El candidato Enrique Arnaldo comparece ante la comisión consultiva de nombramientos para el Tribunal Constitucional.
10/11/2021
3 min

1. Malas prácticas. Todos sabemos que la política está llena de atajos que desafían la más elemental decencia y el mínimo de buen sentido que sería exigible. Y es irritante que haya momentos en los que, tomando en falso el interés colectivo, se hagan con toda impunidad cosas que desprestigian a los protagonistas, alimentan la desconfianza de la ciudadanía y denigran las instituciones. Después de una patética comedia orquestada por el Partido Popular, que no quiere perder peso en instituciones decisivas en la gobernanza del Estado para velar por la protección de sus intereses (en medio de un considerable carrusel judicial), se han empezado a hacer las renovaciones pendientes de determinadas instituciones, llenas de mandatos caducados. Y así hemos llegado al caso de la renovación de cuatro magistrados del Tribunal Constitucional. Una vez más, ha quedado claro que el PP y el PSOE, para mantener la conjura bipartidista, no tienen vergüenza.  

Si era poco ejemplar el criterio establecido -cada uno proponía dos candidatos y el otro los tenía que aceptar y punto en boca-, todavía fue más indignante el resultado: el PP presentó dos candidatos sobre los que había más que dudas sobre su idoneidad, especialmente Enrique Arnaldo, a quien siguen goteando las sospechas. Y el PSOE calla y otorga. Es más, Odón Elorza se mostró impertinente con el candidato y ha sido castigado por el partido. Consecuencia: los dos grupos del gobierno –el socialista y el de Unidas Podemos- se tragan el sapo. Como si no hubiera pasado nada.

Sé que vivimos en un sistema de comunicación en el que las noticias están pocas horas en escena, y un disparate tapa otro a ritmo acelerado. Pero el hecho es que con operaciones como estas la imagen de las instituciones sigue ensuciándose, el PSOE –y Unidas Podemos a remolque- cede de manera ridícula ante el PP, y la derecha, tan ancha, porque sabe que su electorado tiene estas cosas perfectamente asumidas.

2. Populismos. Pero pasamos de la anécdota a la categoría: la conjura bipartidista, en la que Podemos, en este caso, hace un triste ridículo. La consolidación del gobierno de coalición ya hace tiempo que inquieta a la España oficial, representada por la derecha y amplios sectores del Partido Socialista, los hijos directos del felipismo. El 2014, con la abdicación de Juan Carlos I, la irrupción de Podemos en las elecciones europeas, la consulta catalana del 9-N, la confesión de Pujol y la crisis de Caja Madrid, fue un momento indiciario del agotamiento del régimen del 78, ese que nadie ha sido capaz de reformar en cuatro décadas. Ya no todo estaba bien atado. Ni siquiera el bipartidismo, que PNV y CiU apuntalaban cuando hacía falta. 

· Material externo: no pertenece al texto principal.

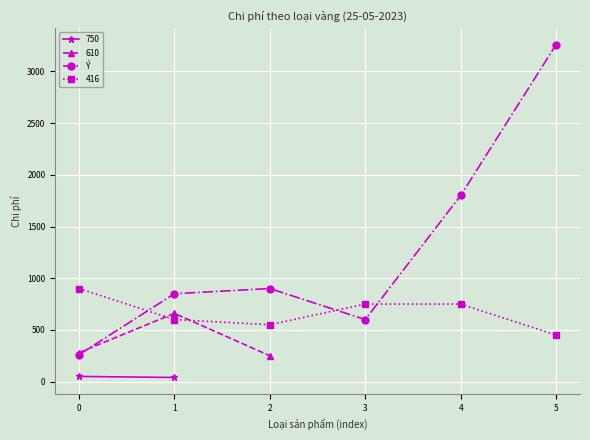

What is the value of the Ý point at the 1st from the left?

260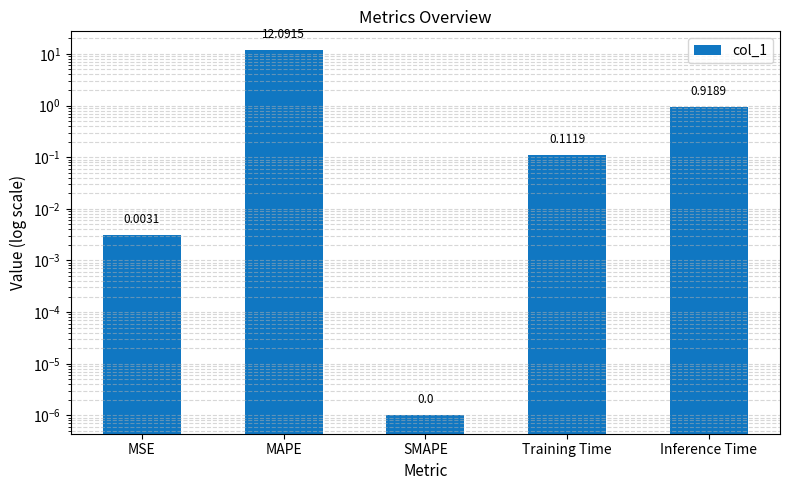

What is the difference between the values at Training Time and Inference Time?

0.8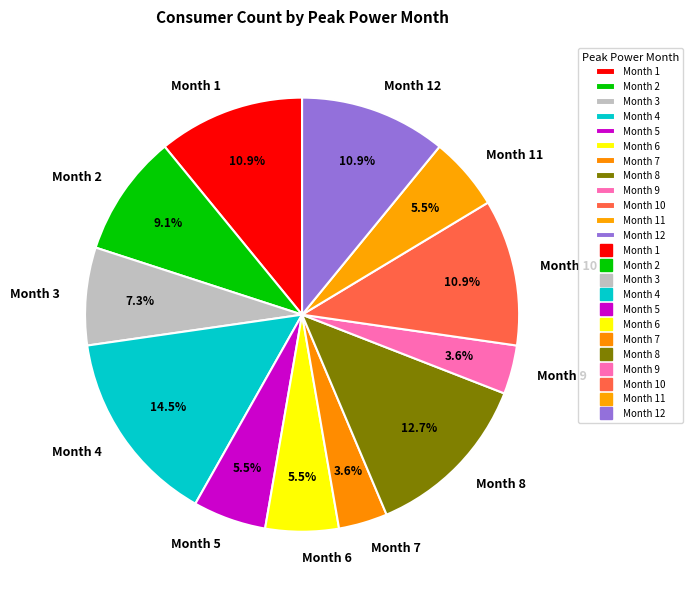

To the nearest percent, what percentage of the pie is Month 7?

4%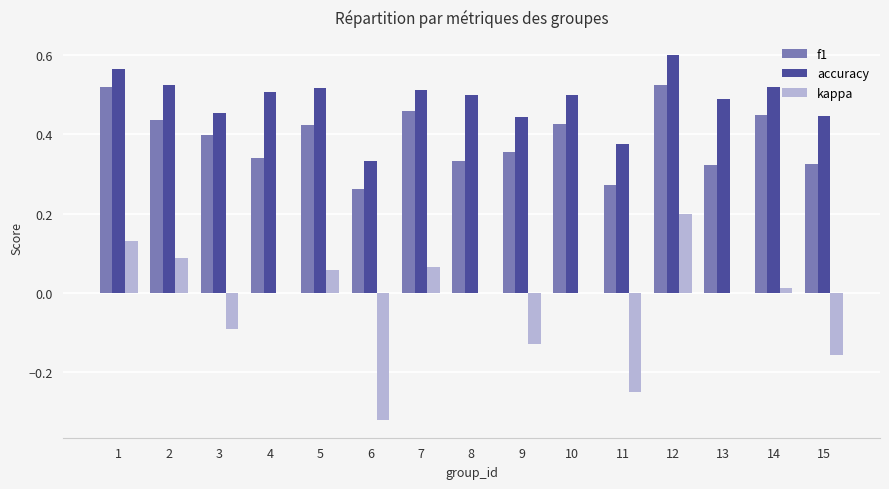

What is the sum of the accuracy values at 12 and 14?

1.1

En el clima de cambio generado por Podemos y por el independentismo, creció el tópico del populismo. Un recurso con pretensiones teóricas que en realidad es una doctrina para marcar las fronteras de un sistema que se tendría que distinguir por su capacidad de integración y no por convertir en un recinto cerrado el espacio de lo que es aceptable. El populismo se ha utilizado sistemáticamente como categoría para la descalificación. Y ha permitido dibujar una injusta equivalencia entre la extrema derecha y las izquierdas que se sitúan más allá de la socialdemocracia. El celo para reducir a los actores con derecho a tocar poder ha sido tan grande que ni siquiera se ha querido reconocer lo que ha sido un éxito del régimen: la incorporación de los herederos del 15-M en las instituciones, con el primer gobierno de coalición. Ha ido demasiado bien, y para algunos es insoportable. De forma que los vientos mediáticos vuelven a empujar hacia la conjura bipartidista. Y Pedro Sánchez cae en ello: pacta con el PP la vergonzosa renovación del Constitucional. Realmente, ¿el presidente cree que con gestos como este ampliará su espacio electoral?

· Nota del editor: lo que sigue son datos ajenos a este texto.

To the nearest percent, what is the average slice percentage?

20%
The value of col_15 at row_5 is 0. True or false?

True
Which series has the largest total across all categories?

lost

No, no digan que es un hecho aislado. Son las prácticas del bipartidismo que se empezó a configurar cuando el PSOE llegó al poder en 1982 con una legitimidad democrática sin precedentes y con una autoridad política insólita y se erigió en el arquitecto del nuevo régimen. En vez de dotar a este país de la cultura y de la práctica democrática que no tenía, priorizó la consolidación de las instituciones. Y esto se tradujo en un sistema jerárquico y rígido, construido sobre la hegemonía del ejecutivo respecto a los otros poderes y sobre un modelo de partidos muy piramidal, que tomó la forma del bipolio PSOE-PP.